I'm wondering, is there such a thing as a self-directed 401K where you can control exactly your 401K money goes? If so, would employer matching work for these self-directed accounts as well?
There are some, but you wouldn't be able to buy shares in the better classes of mutual funds, like Vanguard InstlPlus. Those rely on the whole company buying the same shares to meet the minimum investment requirements.
My last company had a 50$ per year option that let you buy and sell any stock or few thousand mutual funds. Funds where low cost so it did not seem worth it, but YMMV.
i've worked for a company with a plan that offered something like this, however there was an additional fee on top of whatever the costs were. And like the sibling comment says, you get the public etfs, which wont get any bulk savings(oh how i miss my 0.02% ER institutional shares). You are unfortunately still stuck going through the company the employer chose.

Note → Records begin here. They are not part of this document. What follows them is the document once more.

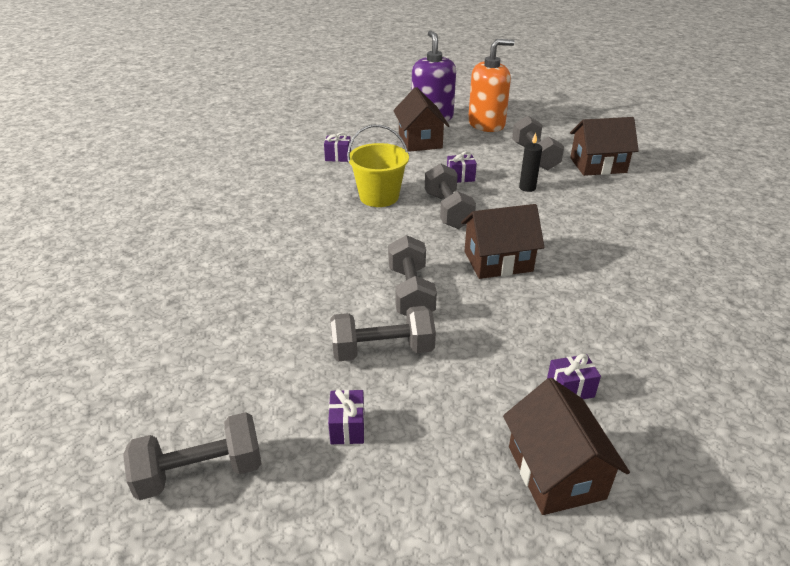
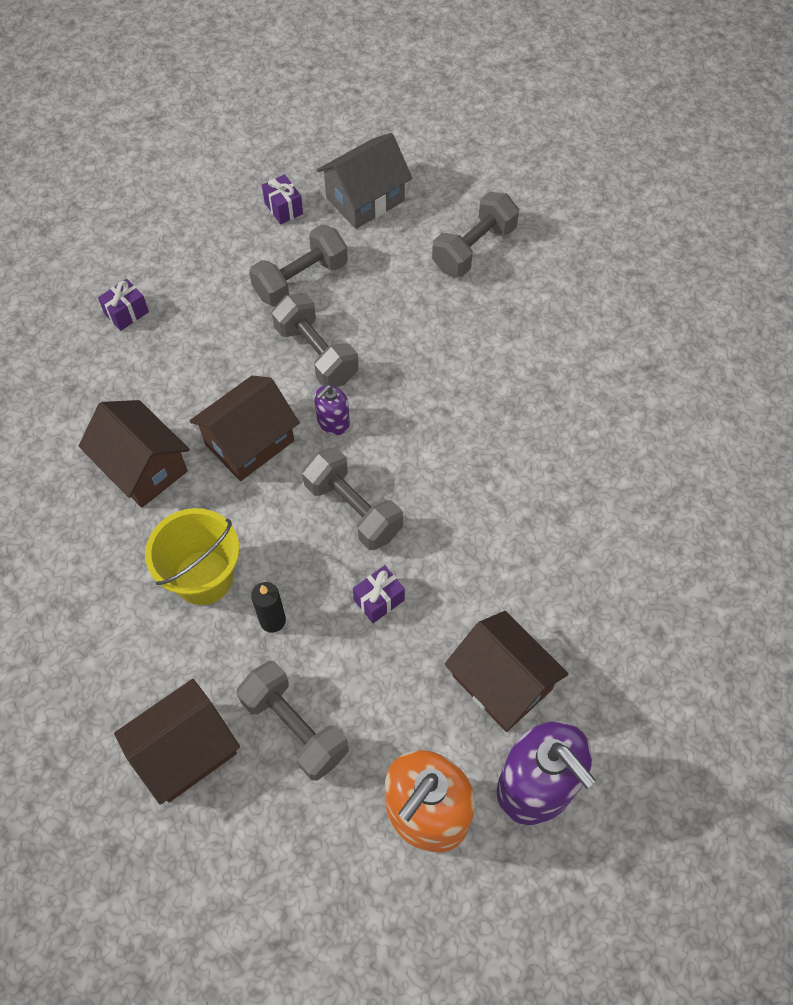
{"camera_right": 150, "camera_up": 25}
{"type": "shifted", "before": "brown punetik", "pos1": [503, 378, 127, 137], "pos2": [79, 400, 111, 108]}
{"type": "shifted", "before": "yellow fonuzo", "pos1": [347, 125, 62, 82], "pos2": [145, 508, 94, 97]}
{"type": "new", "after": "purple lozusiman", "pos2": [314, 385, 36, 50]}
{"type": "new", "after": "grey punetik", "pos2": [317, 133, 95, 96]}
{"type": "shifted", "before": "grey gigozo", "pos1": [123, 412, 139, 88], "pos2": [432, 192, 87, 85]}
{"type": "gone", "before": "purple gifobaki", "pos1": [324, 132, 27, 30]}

Very rarely you can get a plan that allows you to roll over while still employed, so if you did that say, annually, you could self direct then.
employer matching was separate, you and the employer add money, then you choose what to do.

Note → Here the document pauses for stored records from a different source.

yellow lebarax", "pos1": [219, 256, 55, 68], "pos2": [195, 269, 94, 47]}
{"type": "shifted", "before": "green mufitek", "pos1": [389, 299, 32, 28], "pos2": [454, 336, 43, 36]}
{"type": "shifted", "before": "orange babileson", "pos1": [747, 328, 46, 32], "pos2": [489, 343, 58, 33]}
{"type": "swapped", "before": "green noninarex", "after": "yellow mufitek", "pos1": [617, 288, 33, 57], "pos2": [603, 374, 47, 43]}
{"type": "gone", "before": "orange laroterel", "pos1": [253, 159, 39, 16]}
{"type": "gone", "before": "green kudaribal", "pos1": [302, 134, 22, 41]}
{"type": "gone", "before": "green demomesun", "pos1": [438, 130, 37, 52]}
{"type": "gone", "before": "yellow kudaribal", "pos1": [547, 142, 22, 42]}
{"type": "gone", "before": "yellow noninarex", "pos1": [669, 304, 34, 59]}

IMHO, 401k should go away and the deductible limits on IRA should be raised to compensate and let people do their own thing.

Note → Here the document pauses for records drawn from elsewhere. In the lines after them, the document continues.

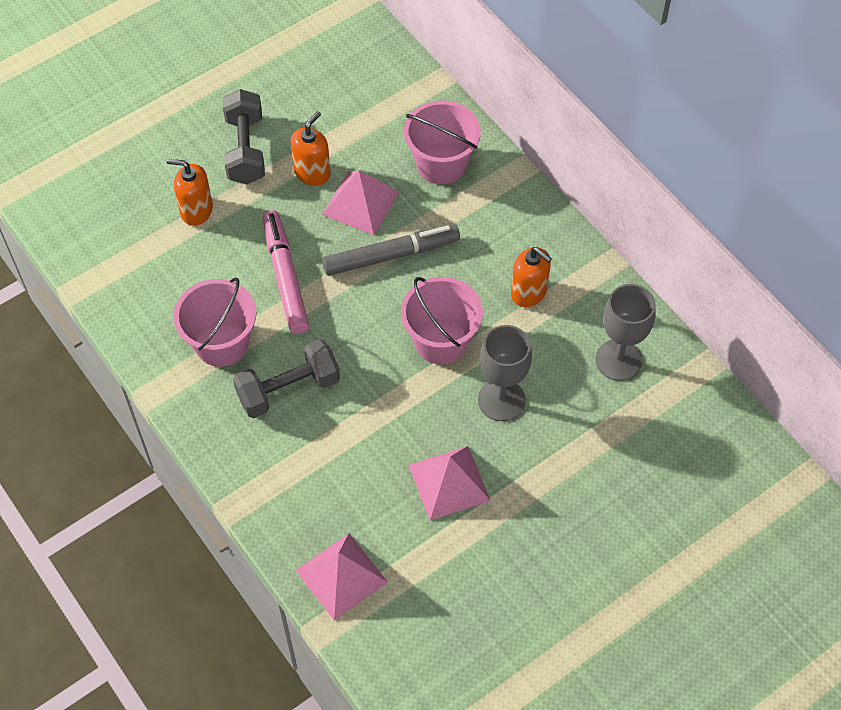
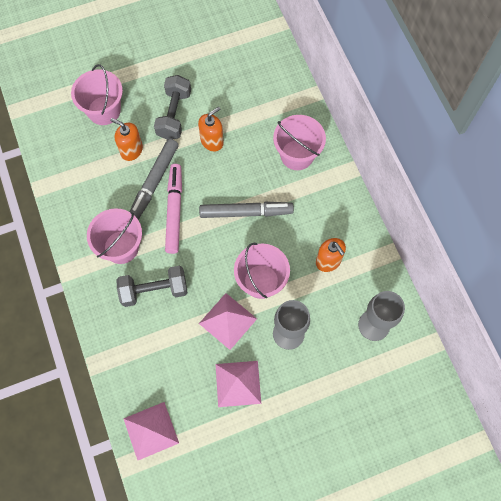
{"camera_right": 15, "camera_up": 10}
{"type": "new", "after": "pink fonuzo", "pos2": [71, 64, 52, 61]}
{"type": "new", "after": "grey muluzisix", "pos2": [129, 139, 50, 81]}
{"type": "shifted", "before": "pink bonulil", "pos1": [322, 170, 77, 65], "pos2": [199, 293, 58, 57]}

Oh, does "this" in the first sentence read as guideline? I meant it as, I had a plan with a self directed option, basically direct access to their full brokerage. Didn't think you had any additional fees
Yeah, some plans offer self-directed brokerage options, with an administrative fee on top of things. Otherwise, with, say, Employee Fiduciary (one of the dirt cheapest Vanguard-backed administrators out there), we chose 40 funds to offer our employees, though almost everyone has just stuck with the Vanguard Target Date options.